EXERCISE TEXT.
--- START ---

Achilleas Kostoulas

Applied Linguistics & Language Teacher Education

Research misconduct, tuition fees and enrollment

About this post: This is a summary of posts, articles and other content about Higher Education, language teaching and learning and academic writing, which was published in late January 2015.

University life getting uglier

Since the introduction of £9,000 tuition fees, there appears to have been a marked increase in the numbers of students who raise grievances with the assessment of their work, and more.  In this article in Times Higher Education, this trend is associated with the “consumerist nature of universities”, as well as ploys by students aiming to settle outstanding fees. Ms Stephenson, a former course director and university secretary at London South Bank University, is quoted as saying that:

Complaints about library opening hours, alleged favouritism by lecturers, “inappropriate behaviour” and “incorrect marks” were just some of the reasons she had encountered for students not paying their fees […] Ad hoc extensions to essay deadlines were unwise and could prove “costly” as universities were open to challenge from other students, Ms Stephenson said. “Academics are no longer able to have informal conversations [with students] in corridors [about work] – you need to schedule meetings and make file notes,” she said.


Researchers duped by teenagers

The National Longitudinal Study of Adolescent Health, also known as Add Health, is a widely cited study of the biological, behavioural and social development of young people in the USA that has been going on since the mid-90s. However, there is reason to think that some of its more striking findings may be, not to put too fine a point to it, farcical. Taken at face value, the findings suggest that the prevalence of homosexual or bisexual orientations plummets as high-schoolers transition into adulthood. While there may be valid reasons for such a demographic change, this article suggests that many adolescent respondents “might have found humor in pretending to be gay or bisexual”. In the same article, we read that:

“We should have known something was amiss,” Savin-Williams [Director of Cornell U.’s Sex and Gender Lab] says. “One clue was that most of the kids who first claimed to have artificial limbs miraculously regrew arms and legs when researchers came back to interview them.”


Heavy-handed retraction?

Other researchers seem to take a harder stance against shenanigans: According to a post in Retraction Watch, a paper was retracted for a single failure to cite a source. Given the prevalence of scientific misconduct, I would certainly not want to create the impression that I condone plagiarism, but in this case, the editors’ decision appears to have been somewhat extreme. Apparently, the author cited the paper in question several times elsewhere in her article, but neglected to do so in the discussion of her conclusions. Under the circumstances, perhaps a correction would have been a more appropriate course of action, but the author claims that:

As I have only published once before and never encountered this, I did not give any additional comment. I was too shocked and hurt and afraid I would only make the situation worse. Also, since the decision was already made and I was never offered an opportunity to fix my error, I did not ask.

--- END ---

PROVIDED MATERIAL.
--- START ---

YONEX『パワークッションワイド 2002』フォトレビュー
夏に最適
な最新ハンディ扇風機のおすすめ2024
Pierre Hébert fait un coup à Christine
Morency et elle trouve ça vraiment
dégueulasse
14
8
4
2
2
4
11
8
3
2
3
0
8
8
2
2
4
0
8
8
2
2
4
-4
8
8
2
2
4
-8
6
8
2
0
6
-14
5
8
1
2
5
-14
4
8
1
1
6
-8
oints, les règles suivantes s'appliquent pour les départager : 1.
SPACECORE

--- END ---
--- START ---

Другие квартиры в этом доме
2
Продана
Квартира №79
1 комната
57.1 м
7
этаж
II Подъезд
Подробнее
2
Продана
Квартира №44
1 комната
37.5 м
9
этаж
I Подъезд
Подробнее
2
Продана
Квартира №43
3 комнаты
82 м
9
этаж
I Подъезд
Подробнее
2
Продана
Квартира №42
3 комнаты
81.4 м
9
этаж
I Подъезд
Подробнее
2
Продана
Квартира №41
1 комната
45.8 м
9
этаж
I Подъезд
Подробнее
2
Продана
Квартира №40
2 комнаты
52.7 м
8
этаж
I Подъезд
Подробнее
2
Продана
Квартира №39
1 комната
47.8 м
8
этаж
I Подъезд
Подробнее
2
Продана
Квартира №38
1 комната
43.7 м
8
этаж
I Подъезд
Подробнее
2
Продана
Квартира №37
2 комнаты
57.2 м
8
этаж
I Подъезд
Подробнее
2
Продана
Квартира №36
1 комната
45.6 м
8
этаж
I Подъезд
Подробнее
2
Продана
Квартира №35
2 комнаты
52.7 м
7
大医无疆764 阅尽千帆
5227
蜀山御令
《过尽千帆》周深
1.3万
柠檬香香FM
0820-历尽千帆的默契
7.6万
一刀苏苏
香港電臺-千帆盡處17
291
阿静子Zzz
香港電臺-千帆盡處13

--- END ---
--- START ---

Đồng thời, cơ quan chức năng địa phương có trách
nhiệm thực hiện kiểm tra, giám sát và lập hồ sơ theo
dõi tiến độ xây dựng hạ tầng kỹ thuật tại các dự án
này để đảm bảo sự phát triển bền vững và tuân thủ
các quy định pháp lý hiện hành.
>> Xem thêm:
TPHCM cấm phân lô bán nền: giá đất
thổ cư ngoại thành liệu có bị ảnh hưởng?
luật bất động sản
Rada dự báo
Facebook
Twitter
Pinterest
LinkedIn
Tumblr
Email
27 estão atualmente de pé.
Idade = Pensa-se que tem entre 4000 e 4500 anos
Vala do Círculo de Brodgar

--- END ---

WHAT THIS EXERCISE ASKS.
(a) In the higher education news roundup, list the complaints Ms Stephenson says she had encountered as students' reasons for not paying their fees.
(b) Carry on the higher education news roundup from its final sentence.
The records have nothing to do with the higher education news roundup.

ANSWERS BELOW.
(a)
- Library opening hours
- Alleged favouritism by lecturers
- "Inappropriate behaviour"
- "Incorrect marks"

(b)
You don’t quite get it…

Heavy-handed editors and litigious students are probably not the worst the Academe has to offer. Here’s an article, penned (one presumes) by an adjunct lecturer, who has decided that, since they are not getting tenure, tenure cannot be important. Call me an ideologue, but I see tenure as a fundamental requirement for academic freedom, and the ability to make a stand against mainstream thinking without fear of repercussion is why we have universities on the first place. With academic freedom increasingly under threat by administrators and politicians (here’s a blatant example), it is rather surprising to see that anyone related to the academic world would ask questions such as this:

The 70 percent of professors who are currently employed in contingent positions wouldn’t even notice if tenure were wiped out tomorrow. So why should its preservation be Priority #1 in academic labor discussions?


Princeton enrolment falling to zero, study finds

Chances are that you will have already read about a recent study by two Princeton researchers, which uses an epidemiological model to predict that 80% Facebook users will abandon the social network by 2017. Reaction to this (unpublished) study has been swift, detailed and to-the-point. One of the most responses came from a group of Facebook data analysts, who use the methods reported in the paper to predict that Princeton is “in danger of disappearing entirely”:

We found a strong correlation between the undergraduate enrollment of an institution and its Google Trends index [graph] Sadly, this spells bad news for this Princeton entity, whose Google Trends search scores have been declining for the last several years. [graph] This trend suggests that Princeton will have only half its current enrollment by 2018, and by 2021 it will have no students at all.